Right now with the current set of GPOs (like three dozen or so) and configuration it takes approximately 1-3 minutes for users to login. Our old computer system with terminal servers would take 2-3 minutes for users to login, or if about the same time -- there were other issues such as horribly under-specced and overloaded servers with 40 users per terminal server.

With a brand new set of GPOs (about a dozen or less) and OU structure that I carefully made and designed after spending several hours analyzing the existing GPOs and OU structure, it takes on average 16 seconds to login (best being 12 seconds, worst being 22 seconds). This uses VMware View Persona management storing profiles at \\srv-persona1\EXP_Profiles$\%username%. This is currently not being used by our North American environment.

If we use a persistent local profile through VMware View, login time is 2 seconds flat. Our Asian environment of at least 100 users uses this + the brand new set of GPOs and OU structure I created, but without VMware View Persona management (again -- persistent local profile).

At minimum, my supervisor is wanting to get the login time below 10 seconds -- aiming for 2 seconds, while using Persona management. He told me he would like to get rid of all of the GPOs (or as much as possible). I responded saying this is unrealistic and wrong, defeating the purpose of why GPOs as a feature exists and would also result in higher maintenance time and more frequent reprovisioning of hundreds of automated floating pools (something that from my understand is a pain in the butt and takes a very long time to do).

I don't think 2 seconds is a realistic goal. I think 10-20 seconds is fine. By industry standards / typical login times "at best" -- what is actually reasonable, why, and what company (or what is the size of the company)?
 
Under 5 seconds. To me 10 to 20 is too long. There are ways to get that down and better tools for VDI environments.
 
We had an issue with redirecting favourites and it took about 2 minutes just for that one GPO. I don't remember the exact details as it was two years ago.
 
It should be equal or better when compared a standard desktop.
 
We had an issue with redirecting favourites and it took about 2 minutes just for that one GPO. I don't remember the exact details as it was two years ago.
On the current live GPO scheme (of like three or so dozen GPOs and fudged up chaos) and OU structure where it takes 1-3 minutes to login, both Windows-based Folder Redirection and VMware View Persona management is enabled (yes, whoever set this up did it incorrectly x2, double whammy).

On the new GPO scheme and OU structure that I setup where I get login times between 10-20 seconds, we are using VMware View Persona management with the "Persona repository location" set to \\srv-persona1\EXP_Profiles$.

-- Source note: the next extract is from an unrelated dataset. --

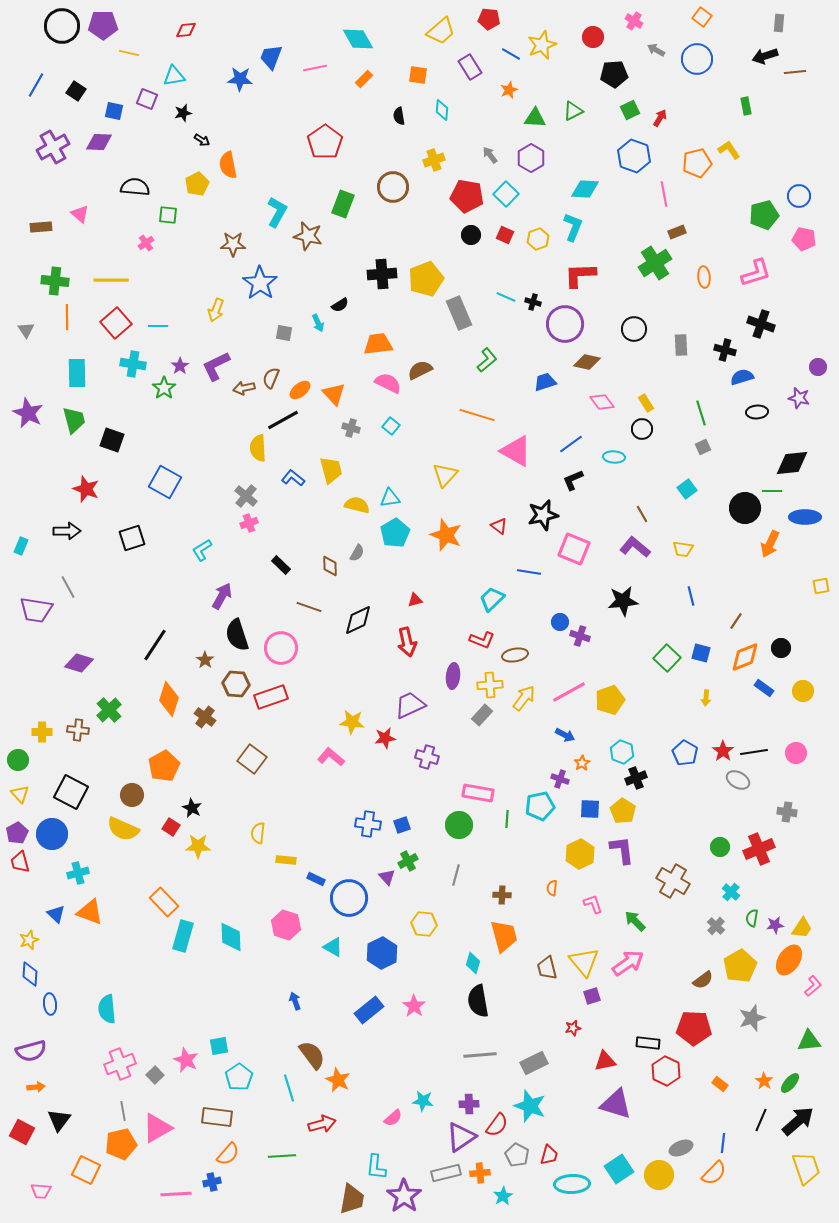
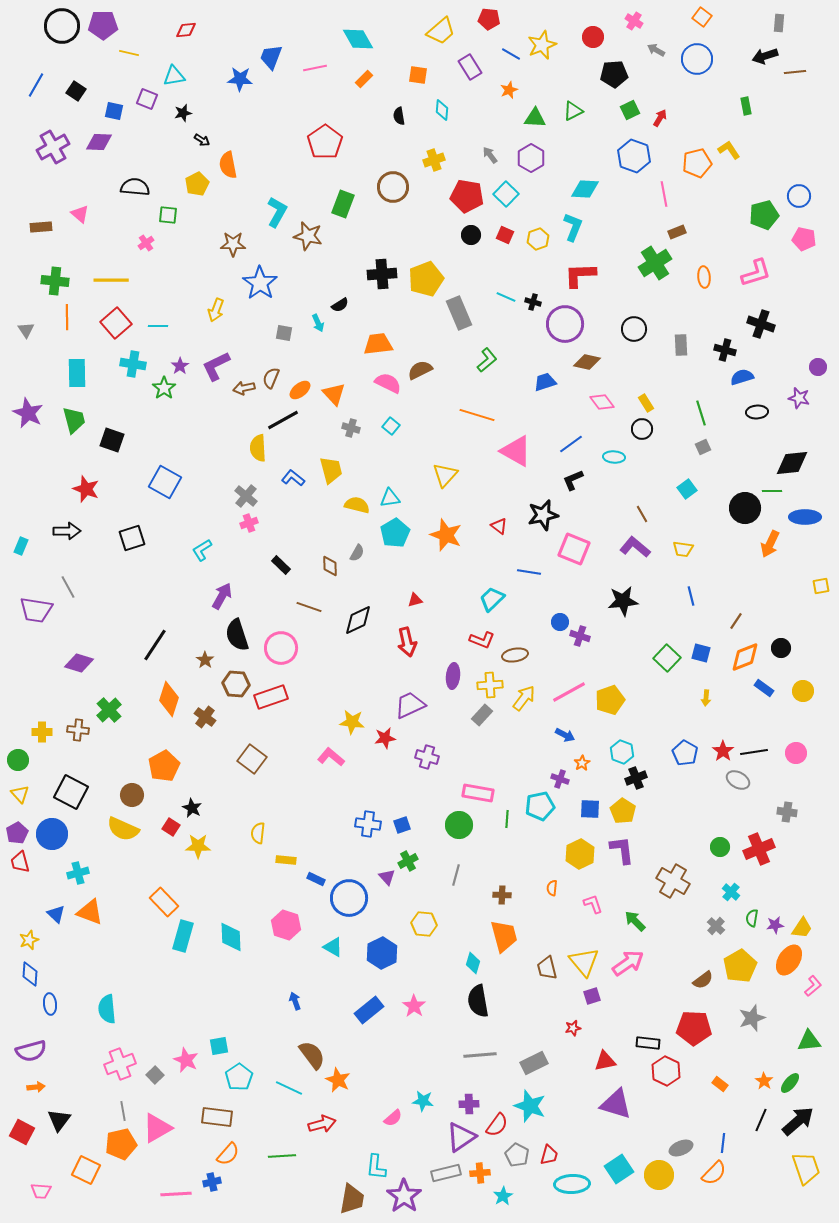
cyan line at (289, 1088): rotated 48 degrees counterclockwise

According to the VMware technician I worked with, the "Persona repository location" (when Persona management is enabled) actually rides on top of Windows-based Folder Redirection, only that it takes care of everything else for you and you only have to set the VMware-related options in the ADM GPO template. (And what else it does is that by behavior it synchronizes files + only fully loads files you request for so that it doesn't actually load the whole profile but makes it look like it, rather than load a profile from whatever you specify when using Folder Redirection).
 
I'd say anything under 15 seconds is serviceable. It might be a little irritating to wait that long, but nobody should be disgruntled about it. When you start talking about login times that make sense in terms of minutes (half a minute, a minute, two minutes, etc.), that's generally something that isn't good enough. People will hate you, people will complain, and often actions will be taken or decisions will be made that might not necessarily help or be the right thing to have done. Under 10 seconds would be nice, and I definitely think that's a goal you should shoot for. Under 5 seconds could be pushing it, depending on your particular infrastructure. If you can get it below 5 seconds, that'd be excellent, but I don't think your boss should crucify you for not being able to reach that goal. You definitely shouldn't crucify reliability or maintainability in your quest for under-5-second logins, that's for sure.

You want to go as low as you can go without repercussions. If you're introducing problems to shave an extra 2-3 seconds off of login times, you're going to need to talk some sense into your boss.
 
So those of you who replied here -- do you guys use VMware View Persona management, or how are your user profiles stored and loaded? I think your responses to this will make a huge difference that might explain why you guys are saying 2-10 seconds is standard.
 
Haha,

I worked on a system in a brand new build situation a year or so back, no expense was spared, I mean none.

They had users who were used to logging in then going for a coffee and coming back to the desktop still loading. I laughed, this one guy told me seriously that it quite regularly took him over 20 minutes and he had actually timed it on more than one occasion at 22 minutes from hitting the return/enter key to his desktop being loaded.

Apparently that was commonplace and things like day of the week and even time of day played a large part in how quick people could log in.

We never got into any of the DC's, server rooms or comms rooms, apparently we weren't allowed:eek:

But this was a newly built site, 4 buildings fibred together, I cannot convey in words how much money was spent on this project, I don't think words go up that far, but they clearly didn't spend it on people and their know how.